**WHAT YOU WILL DO:**
Set down every line of the records below word for word, with nothing changed, added, or left out.

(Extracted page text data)

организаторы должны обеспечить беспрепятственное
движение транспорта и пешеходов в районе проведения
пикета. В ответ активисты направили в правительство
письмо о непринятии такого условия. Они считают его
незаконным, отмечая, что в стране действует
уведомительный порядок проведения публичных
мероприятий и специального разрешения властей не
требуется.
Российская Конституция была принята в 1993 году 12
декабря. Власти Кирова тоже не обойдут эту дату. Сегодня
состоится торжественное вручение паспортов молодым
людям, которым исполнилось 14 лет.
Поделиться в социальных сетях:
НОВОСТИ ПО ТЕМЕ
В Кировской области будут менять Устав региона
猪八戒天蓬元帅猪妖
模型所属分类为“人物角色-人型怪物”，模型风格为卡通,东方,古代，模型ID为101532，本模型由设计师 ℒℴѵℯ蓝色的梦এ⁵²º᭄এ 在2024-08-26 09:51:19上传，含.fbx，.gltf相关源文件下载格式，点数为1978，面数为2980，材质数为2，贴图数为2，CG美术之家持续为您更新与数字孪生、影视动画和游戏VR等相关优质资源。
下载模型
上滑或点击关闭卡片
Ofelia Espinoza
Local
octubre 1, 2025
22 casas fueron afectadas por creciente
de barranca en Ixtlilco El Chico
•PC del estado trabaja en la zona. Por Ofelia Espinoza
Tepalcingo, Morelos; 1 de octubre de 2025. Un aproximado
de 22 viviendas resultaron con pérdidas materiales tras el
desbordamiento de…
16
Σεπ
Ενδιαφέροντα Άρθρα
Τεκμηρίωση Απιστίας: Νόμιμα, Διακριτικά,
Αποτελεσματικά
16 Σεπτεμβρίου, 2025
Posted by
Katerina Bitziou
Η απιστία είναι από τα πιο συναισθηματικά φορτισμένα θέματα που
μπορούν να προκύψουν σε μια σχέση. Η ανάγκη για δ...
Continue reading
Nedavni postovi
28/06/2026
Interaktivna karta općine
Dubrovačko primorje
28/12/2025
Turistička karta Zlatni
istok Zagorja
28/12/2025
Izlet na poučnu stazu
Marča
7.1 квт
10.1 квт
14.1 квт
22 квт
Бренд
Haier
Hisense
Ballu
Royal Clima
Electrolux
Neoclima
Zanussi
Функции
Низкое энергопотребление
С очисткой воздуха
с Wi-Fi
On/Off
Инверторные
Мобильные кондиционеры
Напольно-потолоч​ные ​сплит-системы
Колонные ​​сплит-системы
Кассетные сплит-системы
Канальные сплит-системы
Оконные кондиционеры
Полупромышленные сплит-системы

**EXPECTED ANSWER:**
организаторы должны обеспечить беспрепятственное
движение транспорта и пешеходов в районе проведения
пикета. В ответ активисты направили в правительство
письмо о непринятии такого условия. Они считают его
незаконным, отмечая, что в стране действует
уведомительный порядок проведения публичных
мероприятий и специального разрешения властей не
требуется.
Российская Конституция была принята в 1993 году 12
декабря. Власти Кирова тоже не обойдут эту дату. Сегодня
состоится торжественное вручение паспортов молодым
людям, которым исполнилось 14 лет.
Поделиться в социальных сетях:
НОВОСТИ ПО ТЕМЕ
В Кировской области будут менять Устав региона
猪八戒天蓬元帅猪妖
模型所属分类为“人物角色-人型怪物”，模型风格为卡通,东方,古代，模型ID为101532，本模型由设计师 ℒℴѵℯ蓝色的梦এ⁵²º᭄এ 在2024-08-26 09:51:19上传，含.fbx，.gltf相关源文件下载格式，点数为1978，面数为2980，材质数为2，贴图数为2，CG美术之家持续为您更新与数字孪生、影视动画和游戏VR等相关优质资源。
下载模型
上滑或点击关闭卡片
Ofelia Espinoza
Local
octubre 1, 2025
22 casas fueron afectadas por creciente
de barranca en Ixtlilco El Chico
•PC del estado trabaja en la zona. Por Ofelia Espinoza
Tepalcingo, Morelos; 1 de octubre de 2025. Un aproximado
de 22 viviendas resultaron con pérdidas materiales tras el
desbordamiento de…
16
Σεπ
Ενδιαφέροντα Άρθρα
Τεκμηρίωση Απιστίας: Νόμιμα, Διακριτικά,
Αποτελεσματικά
16 Σεπτεμβρίου, 2025
Posted by
Katerina Bitziou
Η απιστία είναι από τα πιο συναισθηματικά φορτισμένα θέματα που
μπορούν να προκύψουν σε μια σχέση. Η ανάγκη για δ...
Continue reading
Nedavni postovi
28/06/2026
Interaktivna karta općine
Dubrovačko primorje
28/12/2025
Turistička karta Zlatni
istok Zagorja
28/12/2025
Izlet na poučnu stazu
Marča
7.1 квт
10.1 квт
14.1 квт
22 квт
Бренд
Haier
Hisense
Ballu
Royal Clima
Electrolux
Neoclima
Zanussi
Функции
Низкое энергопотребление
С очисткой воздуха
с Wi-Fi
On/Off
Инверторные
Мобильные кондиционеры
Напольно-потолоч​ные ​сплит-системы
Колонные ​​сплит-системы
Кассетные сплит-системы
Канальные сплит-системы
Оконные кондиционеры
Полупромышленные сплит-системы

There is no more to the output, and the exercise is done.